TASK A:
Set down the stretch of the passage on hedge accounting from "Management also formally" through "any new transactions.".

SELECTED EXTRACT:
+-------+

Derivative financial instruments that qualify for hedge
accounting
Derivative financial instruments that are entered into
for hedging purposes are designated as such when the
Company enters into the contract. For all derivative
financial instruments that are designated for hedging
activities, the Company formally documents all of the
hedging relationships between the hedge instruments
and the hedged items at the inception of the relationships.
Management also formally documents its risk
management objectives and strategies for entering into
the hedge transactions. The Company formally assesses,
at inception and on a quarterly basis, whether derivatives
designated as hedges are highly effective in offsetting
the fair value or cash flows of hedged items. These
assessments usually are made through the application
of statistical measures. The Company only applies the
short cut” method of hedge accounting in very limited
cases when this methods requirements are strictly met.
Beginning in 2006, the Company discontinued using
the “short cut” method on any new transactions.
In accordance with its risk management policies, the
Company generally structures its hedges with very similar
terms to the hedged items; therefore, when applying
the accounting requirements, the Company generally
recognizes insignificant amounts of ineffectiveness
through earnings. If it is determined that a derivative
is not highly effective as a hedge, the Company will
discontinue the application of hedge accounting.
Income taxes
The Company, its 80 percent or more owned U.S.

+-------+

DATA LISTING:
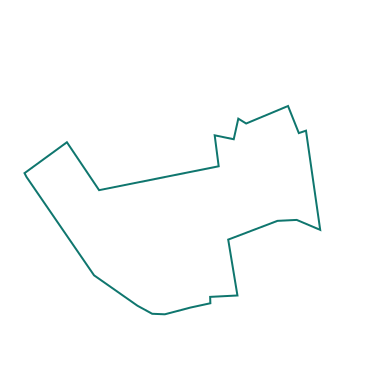 the district of Mvurwi, Mashonaland Central, Zimbabwe, rotated 326°
{"feature_id": "62879985B19451757525909", "entity_name": "Mvurwi", "entity_type": "district", "adm_level": 2, "iso_a3": "ZWE", "parent_name": "Zimbabwe", "parent_adm1": "Mashonaland Central", "projection": "orthographic", "projection_center": [30.851, -17.024], "detail": "fine", "context": "isolated", "style": "outline", "palette": "teal", "viewbox_px": 384, "rotation_deg": 326, "n_neighbors": 0, "source": "geoboundaries", "source_scale": "gbopen_adm2", "svg_char_len": 468}
<svg xmlns="http://www.w3.org/2000/svg" viewBox="0 0 384 384"><g transform="rotate(326 192 192)"><path d="M126.0,286.9L145.0,294.5L148.4,289.1L171.8,303.2L195.4,251.7L246.7,263.7L263.2,273.7L277.1,295.1L320.8,204.9L313.5,202.9L319.7,174.4L275.2,165.5L271.4,157.1L256.1,171.6L242.5,157.7L228.5,185.6L116.0,138.5L116.1,80.8L64.2,82.7L63.7,82.7L63.2,87.1L64.2,206.3L83.2,255.8L90.9,270.7L101.1,278.2L126.0,286.9Z" fill="none" stroke="#0f766e" stroke-width="2"/></g></svg>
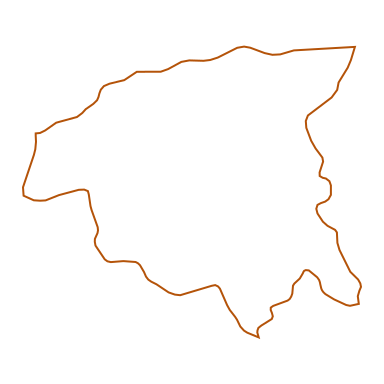 map outline of Chlef (Mercator projection)
{"feature_id": "DZA-2200", "entity_name": "Chlef", "entity_type": "Province", "adm_level": 1, "iso_a3": "DZA", "parent_name": "Algeria", "parent_adm1": "", "projection": "mercator", "projection_center": [1.303, 36.195], "detail": "fine", "context": "isolated", "style": "outline", "palette": "amber", "viewbox_px": 384, "rotation_deg": 0, "n_neighbors": 0, "source": "natural_earth", "source_scale": "10m", "svg_char_len": 1902}
<svg xmlns="http://www.w3.org/2000/svg" viewBox="0 0 384 384"><path d="M35.7,133.4L40.0,133.0L45.1,130.5L56.2,122.7L77.0,117.0L82.3,113.0L85.7,109.2L93.3,103.9L97.1,100.2L98.5,97.0L99.4,93.4L100.8,89.7L103.9,86.1L109.5,83.7L124.3,80.1L136.8,71.8L160.8,71.7L168.1,69.1L181.3,61.9L189.3,60.4L203.5,60.8L210.2,60.0L217.7,57.6L237.2,47.8L244.1,46.6L250.2,47.7L264.7,53.1L272.4,54.8L280.2,54.4L293.9,50.4L354.9,46.9L350.9,60.1L347.7,67.7L338.6,82.5L337.2,89.9L331.6,97.5L307.9,115.5L305.8,121.0L306.3,127.8L311.2,140.8L315.6,148.5L322.4,157.6L323.1,161.6L319.6,172.4L319.7,176.0L322.7,177.8L325.9,178.5L329.4,181.2L330.9,185.4L330.9,194.9L328.5,199.2L325.2,201.6L320.9,203.1L317.5,204.9L316.3,208.8L317.5,213.5L322.9,221.7L327.5,225.8L335.1,229.9L336.9,232.4L337.4,242.9L339.5,250.0L350.3,271.8L358.1,279.5L360.3,283.4L361.0,286.9L359.4,290.7L357.8,296.2L358.8,303.9L350.0,305.8L346.2,305.0L334.1,299.4L325.4,294.1L323.4,292.2L322.1,290.4L321.3,288.6L320.3,284.4L319.9,282.3L319.1,280.0L317.2,277.3L308.8,270.4L305.8,270.1L304.2,270.8L303.5,271.8L303.2,272.5L302.8,273.4L299.8,278.5L294.3,283.6L293.0,285.7L292.3,293.6L291.2,296.6L289.7,299.0L287.6,300.6L273.2,305.9L270.8,307.6L270.7,310.0L271.9,312.9L272.8,316.3L271.8,319.0L261.4,325.5L258.4,327.9L257.5,330.4L257.3,332.5L258.7,337.4L247.3,332.7L244.0,330.6L240.3,326.5L237.0,319.7L235.1,316.8L229.8,310.0L227.1,305.1L219.9,288.6L218.0,286.4L215.2,285.1L211.7,285.8L180.2,295.2L174.9,294.6L168.6,292.4L156.5,284.3L151.3,281.7L148.3,279.6L146.0,276.6L144.0,272.0L140.0,265.2L137.9,263.2L135.6,262.0L123.4,261.1L110.8,262.1L107.4,261.3L104.7,259.3L95.5,245.6L94.8,241.8L94.9,238.9L97.5,233.1L98.0,230.4L97.7,227.2L91.6,210.1L90.5,206.1L88.8,194.5L87.9,191.1L84.2,189.6L78.8,189.8L59.0,195.1L45.6,200.4L40.2,200.7L33.8,200.3L23.6,195.7L23.0,187.3L33.9,154.9L35.3,149.3L36.0,141.8L35.7,135.5L35.7,133.4Z" fill="none" stroke="#b45309" stroke-width="2"/></svg>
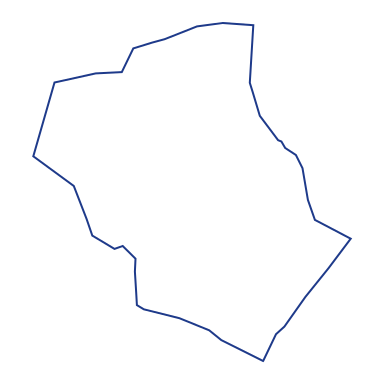 Bu'ren, Töv, Mongolia (Albers equal-area conic projection)
{"feature_id": "93677404B69512651259917", "entity_name": "Bu'ren", "entity_type": "district", "adm_level": 2, "iso_a3": "MNG", "parent_name": "Mongolia", "parent_adm1": "Töv", "projection": "albers", "projection_center": [105.213, 46.842], "detail": "fine", "context": "isolated", "style": "outline", "palette": "blue", "viewbox_px": 384, "rotation_deg": 0, "n_neighbors": 0, "source": "geoboundaries", "source_scale": "gbopen_adm2", "svg_char_len": 602}
<svg xmlns="http://www.w3.org/2000/svg" viewBox="0 0 384 384"><path d="M350.7,238.7L314.9,219.9L307.9,199.9L302.5,168.2L295.9,155.0L285.2,148.0L281.4,141.5L278.1,140.2L259.8,115.8L252.7,92.1L249.8,82.8L253.3,25.2L222.6,23.0L197.0,26.4L164.6,39.2L152.1,42.6L133.3,48.4L121.8,72.1L95.7,73.4L54.5,82.5L33.3,156.3L73.8,186.0L86.6,219.0L92.3,235.6L114.5,248.9L122.7,246.0L135.5,258.7L134.9,271.6L136.2,292.8L136.9,305.1L143.8,309.3L179.4,318.2L209.2,330.3L221.3,340.1L263.1,361.0L263.2,360.9L276.0,334.2L284.4,326.6L305.4,296.9L328.6,268.1L350.7,238.7Z" fill="none" stroke="#1e3a8a" stroke-width="2"/></svg>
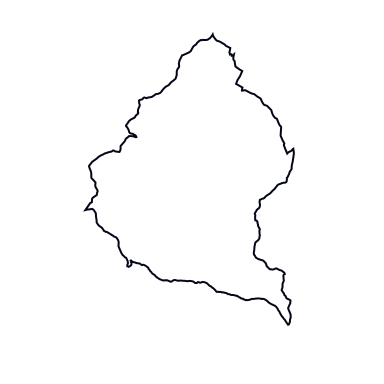 Ciocanesti, Suceava, Romania, rotated 258°
{"feature_id": "2599482B33637098668000", "entity_name": "Ciocanesti", "entity_type": "district", "adm_level": 2, "iso_a3": "ROU", "parent_name": "Romania", "parent_adm1": "Suceava", "projection": "albers", "projection_center": [25.216, 47.495], "detail": "fine", "context": "isolated", "style": "outline", "palette": "ink", "viewbox_px": 384, "rotation_deg": 258, "n_neighbors": 0, "source": "geoboundaries", "source_scale": "gbopen_adm2", "svg_char_len": 6023}
<svg xmlns="http://www.w3.org/2000/svg" viewBox="0 0 384 384"><g transform="rotate(258 192 192)"><path d="M193.6,294.1L197.1,295.1L201.1,296.9L207.4,299.3L209.1,299.8L213.2,300.1L212.8,299.1L211.9,298.3L211.4,296.8L210.8,294.5L209.8,293.1L214.0,292.3L218.4,291.6L219.3,291.8L219.9,292.2L220.4,292.4L223.6,291.4L228.5,290.4L229.9,290.7L236.9,292.7L237.8,292.5L238.7,291.8L240.5,291.2L244.3,290.5L245.5,290.4L246.0,290.2L247.3,288.6L249.7,287.4L252.4,286.8L255.6,286.6L256.7,285.9L260.6,283.4L261.1,282.7L261.7,281.6L262.1,280.9L262.7,280.4L264.9,279.5L266.2,279.1L268.8,278.7L270.8,276.9L271.5,275.9L274.1,273.8L274.9,273.1L276.0,270.7L278.2,268.0L280.2,265.7L280.7,264.3L280.6,263.4L280.8,262.0L281.9,262.2L283.7,263.1L288.6,257.6L291.9,259.7L295.6,263.3L299.9,266.3L301.6,264.4L304.2,261.9L305.8,260.6L309.2,260.7L310.8,260.9L311.4,260.8L312.7,260.1L314.5,260.2L317.8,261.6L316.8,259.9L316.9,259.2L318.5,259.1L318.6,257.7L319.6,257.8L320.6,257.5L321.7,258.1L324.9,259.4L327.9,255.6L329.5,254.6L332.3,251.6L333.5,250.2L334.9,247.7L336.3,246.8L339.4,245.4L341.1,245.0L341.8,245.0L340.1,243.4L338.7,241.4L338.1,240.0L337.7,238.7L337.8,237.0L338.6,233.8L338.4,233.3L338.4,233.0L338.8,232.2L338.3,230.7L338.0,230.0L336.8,228.0L336.1,227.3L335.2,226.2L334.9,225.2L334.3,224.0L333.6,223.1L330.0,220.0L329.1,217.9L327.8,211.9L327.7,210.7L323.0,207.0L320.2,205.8L317.5,205.6L316.8,205.2L315.4,203.5L313.3,202.2L309.4,201.3L306.3,199.5L305.8,198.8L305.3,197.8L303.4,193.9L301.5,191.6L300.9,189.9L300.6,188.6L299.5,186.6L297.8,184.3L296.0,182.3L295.6,181.6L295.1,179.2L295.2,176.7L294.5,175.5L293.9,173.8L293.5,173.0L293.3,171.0L293.6,168.8L293.2,167.6L293.3,167.0L294.3,165.2L294.3,164.6L294.1,164.0L293.0,162.7L292.8,159.8L292.4,159.2L289.8,158.8L287.9,159.0L287.3,158.8L284.2,156.6L282.6,156.0L282.2,156.0L281.4,155.6L280.6,155.9L280.3,155.8L279.7,155.3L278.5,153.0L276.9,151.6L276.6,151.0L275.7,147.6L275.2,146.4L274.5,145.2L270.8,141.3L270.5,141.2L269.4,141.5L268.9,142.0L266.1,142.9L263.3,143.1L262.7,143.4L262.1,144.1L261.8,144.7L261.1,146.4L259.9,147.4L259.7,147.9L258.3,148.9L257.3,149.0L257.3,148.4L258.9,145.7L259.8,142.1L258.8,140.4L258.6,140.1L258.0,138.7L257.5,138.0L256.5,137.5L255.7,136.8L251.8,131.7L248.6,131.0L246.6,129.8L246.3,129.4L246.3,129.0L247.7,125.3L248.9,124.0L249.0,123.6L249.0,123.2L248.3,121.9L248.2,117.8L247.9,116.1L247.8,114.5L247.3,113.3L246.9,111.1L245.8,107.9L244.4,105.5L242.2,100.5L241.5,99.8L239.5,97.3L238.7,96.6L236.3,96.8L233.9,97.3L231.4,97.4L227.0,96.5L226.5,96.6L221.4,99.6L218.5,98.7L217.3,98.6L213.2,99.9L212.2,99.8L210.8,98.9L208.8,98.2L207.3,94.3L206.3,92.9L202.8,91.9L202.4,90.2L196.5,83.9L196.5,84.9L196.7,86.3L196.3,88.2L196.3,90.7L195.5,91.6L194.5,92.3L191.2,93.5L187.9,93.0L184.1,92.8L182.1,92.4L179.6,93.3L178.0,94.3L176.2,96.1L175.5,96.5L173.9,97.3L173.1,97.6L172.6,97.6L172.3,97.8L170.9,99.5L170.6,100.5L169.5,101.6L167.6,103.7L166.6,104.5L166.0,105.5L165.0,106.0L163.6,108.1L163.0,108.6L161.3,109.4L159.9,109.8L157.9,109.8L154.2,108.8L148.6,109.9L146.4,110.4L144.9,111.0L143.1,112.3L142.1,112.8L141.6,113.6L141.0,114.0L138.3,114.6L135.9,114.7L134.0,113.5L132.8,113.3L132.7,113.5L132.7,113.9L132.0,114.4L132.2,115.5L133.1,117.3L134.1,117.8L135.1,118.0L138.4,117.6L136.8,118.7L135.7,119.9L135.2,121.1L133.8,123.4L133.0,125.9L131.3,127.4L130.9,127.9L131.0,129.1L130.7,129.8L129.1,131.7L126.9,133.5L125.8,133.5L124.4,134.4L123.2,134.7L122.3,135.5L121.3,135.8L120.2,136.5L118.4,138.3L117.9,138.6L117.0,138.9L116.5,139.5L115.3,140.3L114.2,141.6L113.7,141.9L111.4,145.4L111.3,146.0L111.4,146.8L111.4,147.2L110.9,148.1L110.9,149.3L109.0,151.9L108.6,152.8L108.7,153.5L109.2,154.6L109.5,155.6L109.6,156.4L109.5,156.9L109.3,157.4L108.4,159.2L108.1,160.0L108.0,161.0L107.5,163.5L107.0,164.9L106.7,166.3L105.7,168.9L105.6,170.9L105.0,172.9L104.1,174.7L102.5,176.0L102.0,177.3L102.0,177.8L102.6,178.8L102.6,179.1L102.4,179.8L101.7,180.8L101.5,181.6L101.6,182.2L101.9,183.4L101.6,184.5L100.8,186.0L99.9,187.4L99.3,187.9L96.6,189.7L95.8,190.8L93.9,192.3L93.6,192.7L91.1,194.4L90.2,194.7L89.1,195.6L88.9,197.0L88.5,198.1L88.3,199.5L87.6,200.3L87.4,200.8L87.5,201.4L86.4,203.6L86.0,204.6L84.6,206.0L84.4,207.1L83.2,208.8L83.0,209.4L82.7,210.9L81.5,213.3L81.4,213.9L80.9,214.3L80.8,214.8L79.1,216.4L78.7,217.1L77.9,217.7L77.6,218.3L77.3,218.8L77.1,219.5L76.5,219.9L76.1,220.4L76.0,220.9L75.1,221.8L75.1,222.7L74.6,223.9L74.6,224.4L74.7,226.9L75.0,227.9L74.6,230.1L74.5,232.5L73.9,235.5L73.3,237.4L72.8,237.9L72.8,239.0L72.4,240.1L71.8,240.9L69.7,243.0L68.0,244.0L65.9,246.2L63.5,249.4L62.3,250.4L60.5,251.3L57.9,252.0L56.9,252.6L55.7,252.8L52.1,253.9L50.2,255.0L49.2,255.3L47.1,256.5L45.7,256.9L42.2,258.4L42.4,259.3L43.0,259.6L44.2,260.6L47.0,261.4L48.3,262.3L49.1,262.5L51.7,263.0L57.6,261.9L58.5,261.9L61.6,264.1L62.7,265.0L63.8,265.2L65.2,265.8L65.6,265.7L66.5,264.8L68.2,262.5L69.0,262.2L70.8,261.9L71.8,261.0L72.5,260.9L73.3,260.9L76.6,259.5L77.6,259.3L79.9,260.7L83.7,261.6L85.9,263.3L91.2,264.0L91.9,264.5L92.4,265.1L92.5,265.7L93.9,265.5L96.7,263.1L97.3,261.7L98.5,260.1L99.1,259.6L99.6,258.9L99.8,258.2L99.4,256.6L99.4,254.5L99.9,253.6L100.1,252.5L100.4,252.0L101.5,251.2L103.9,249.7L104.7,249.5L105.4,249.6L107.5,249.2L108.0,248.6L109.5,247.9L110.5,246.9L111.2,245.4L112.9,242.6L114.7,240.8L116.6,240.3L117.9,239.6L119.7,239.8L122.2,240.8L125.4,241.7L129.1,243.3L129.8,244.1L131.2,246.9L132.7,248.3L134.2,248.7L135.5,249.4L136.5,249.3L140.2,249.9L141.2,250.5L142.0,250.6L142.7,250.2L145.2,249.6L146.5,249.8L147.3,249.6L149.4,249.8L150.5,249.3L151.1,248.1L151.7,248.0L155.0,248.7L156.0,249.1L158.0,248.9L159.6,250.5L161.0,251.6L161.2,252.2L161.7,252.7L162.0,253.7L162.6,254.5L163.3,255.1L165.5,255.9L168.0,255.9L170.2,256.8L170.8,259.5L170.8,260.5L171.1,261.5L172.4,263.2L173.4,265.4L174.3,268.0L176.1,270.6L176.7,271.3L177.5,273.0L180.9,277.1L181.4,278.2L181.7,280.8L182.0,281.6L181.9,282.5L182.0,283.3L181.8,285.7L182.6,286.7L183.8,287.2L186.1,287.7L186.5,288.4L186.8,288.7L190.0,291.1L190.9,291.4L191.8,292.2L193.6,294.1Z" fill="none" stroke="#020617" stroke-width="2"/></g></svg>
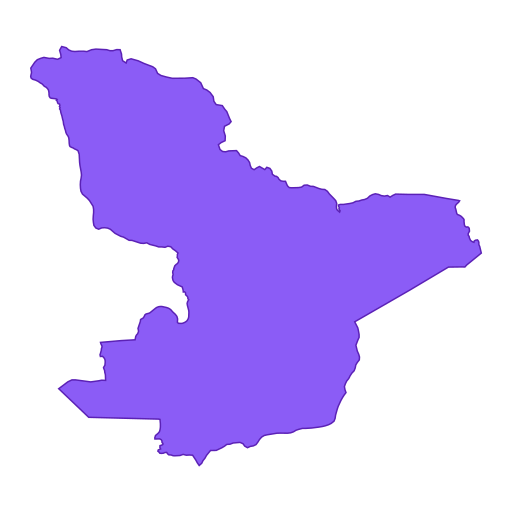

+-------+

TASK B:
Rewrite the records from their start through the line containing "map outline of Chlef (Mercator projection)", changing "district" to "ward" and keeping everything else the same. Leave out the pictures.

FULL OUTPUT A:
Management also formally documents its risk
management objectives and strategies for entering into
the hedge transactions. The Company formally assesses,
at inception and on a quarterly basis, whether derivatives
designated as hedges are highly effective in offsetting
the fair value or cash flows of hedged items. These
assessments usually are made through the application
of statistical measures. The Company only applies the
short cut” method of hedge accounting in very limited
cases when this methods requirements are strictly met.
Beginning in 2006, the Company discontinued using
the “short cut” method on any new transactions.

FULL OUTPUT B:
 the ward of Mvurwi, Mashonaland Central, Zimbabwe, rotated 326°
{"feature_id": "62879985B19451757525909", "entity_name": "Mvurwi", "entity_type": "ward", "adm_level": 2, "iso_a3": "ZWE", "parent_name": "Zimbabwe", "parent_adm1": "Mashonaland Central", "projection": "orthographic", "projection_center": [30.851, -17.024], "detail": "fine", "context": "isolated", "style": "outline", "palette": "teal", "viewbox_px": 384, "rotation_deg": 326, "n_neighbors": 0, "source": "geoboundaries", "source_scale": "gbopen_adm2", "svg_char_len": 468}
<svg xmlns="http://www.w3.org/2000/svg" viewBox="0 0 384 384"><g transform="rotate(326 192 192)"><path d="M126.0,286.9L145.0,294.5L148.4,289.1L171.8,303.2L195.4,251.7L246.7,263.7L263.2,273.7L277.1,295.1L320.8,204.9L313.5,202.9L319.7,174.4L275.2,165.5L271.4,157.1L256.1,171.6L242.5,157.7L228.5,185.6L116.0,138.5L116.1,80.8L64.2,82.7L63.7,82.7L63.2,87.1L64.2,206.3L83.2,255.8L90.9,270.7L101.1,278.2L126.0,286.9Z" fill="none" stroke="#0f766e" stroke-width="2"/></g></svg>
 map outline of Chlef (Mercator projection)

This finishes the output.